Mais ce n’était pas une question de neige.
Le bonhomme suivant a tenu deux jours. Puis le suivant. Et encore un autre.
À chaque fois, Nik rentrait un peu différent. Parfois en colère. Parfois silencieux. Parfois, il restait simplement longtemps à regarder par la fenêtre.
— Pourquoi lui, il a le droit ? — demanda-t-il un jour. — Je ne fais rien de mal.
Je lui ai proposé de les construire plus près de la maison. Il a secoué la tête :
— C’est mon endroit.

Et il avait raison.
Un jour, il est rentré à la maison étonnamment calme. Trop calme pour un enfant.
— Maman, tu n’as plus besoin de lui parler — dit-il.
Je me suis immédiatement inquiétée. Je lui ai expliqué qu’il ne fallait rien faire de dangereux, qu’il ne fallait faire de mal à personne et qu’on ne règle pas les problèmes d’une manière qui pourrait blesser quelqu’un.

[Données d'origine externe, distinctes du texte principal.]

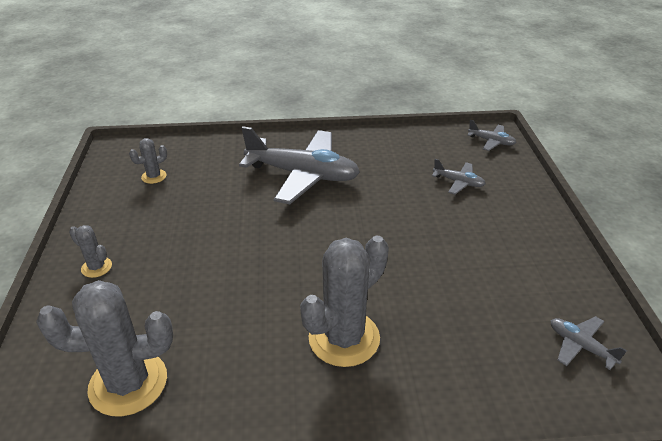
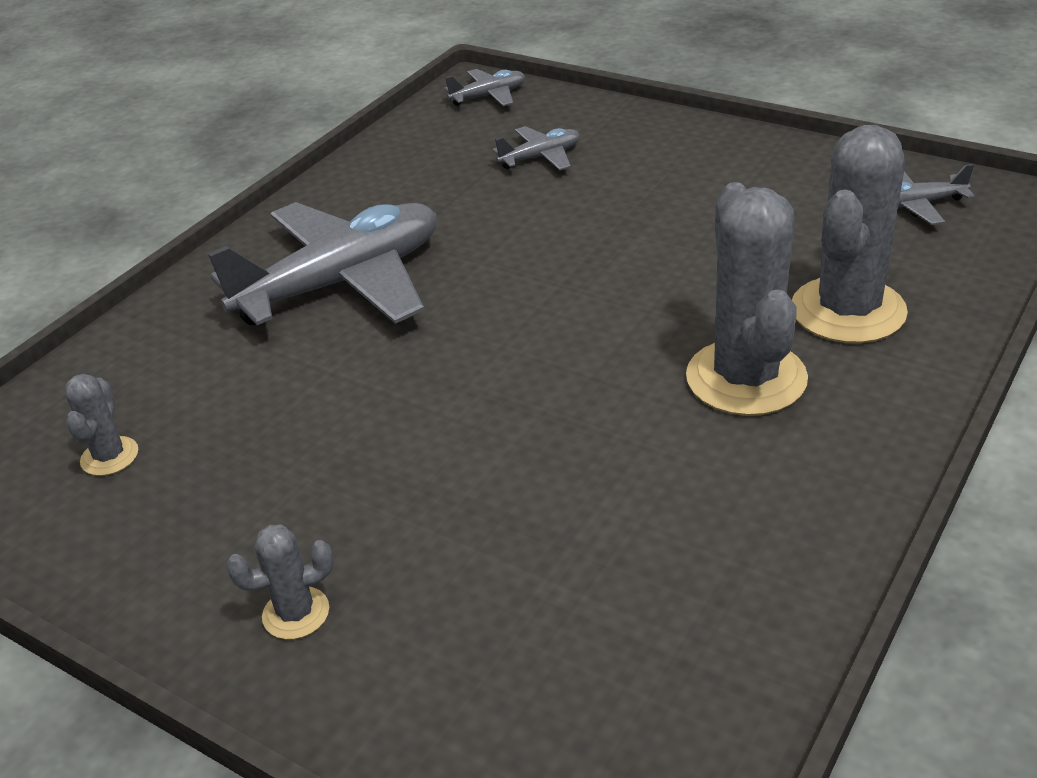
camera: 50 degrees left, 0 degrees up
(128, 383) = (642, 646): grey cactus -> grey cactus (848, 310)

Il m’écoutait attentivement. Très sérieusement.
— Je ne veux faire de mal à personne — dit-il. — Je veux juste qu’il arrête.
Le lendemain, il construisit le bonhomme de neige très longtemps. Avec beaucoup de soin. Un grand bonhomme apparut plus près de la limite du terrain.
Cela m’a semblé étrange, mais je n’y ai vu aucun danger.
Le soir, un bruit sec retentit. Puis le fracas de l’eau.
Le voisin était encore entré sur la pelouse avec sa voiture. Il avait percuté la borne incendie située à la limite du terrain. L’eau jaillit vers le ciel, inondant la rue, la cour et la voiture.
Heureusement, personne n’a été blessé.
Lorsque les services sont arrivés, tout est devenu clair : la voiture n’était pas sur la route, mais sur une propriété privée. La responsabilité incombait au conducteur.
Plus tard, j’ai longuement parlé avec mon fils. Nous avons parlé des limites, de la responsabilité et du fait que même les bonnes intentions doivent être discutées avec les adultes.
Il était bouleversé, mais il a compris.
Depuis ce jour, le voisin n’est jamais plus entré sur notre pelouse.
Et Nik a continué à construire des bonshommes de neige. Certains ont fondu, d’autres ont été renversés par le vent.
Mais aucun n’a plus jamais été détruit par une voiture.
Parfois, les adultes aussi ont besoin qu’on leur rappelle les limites. Calmement. Sans crier. Mais très clairement.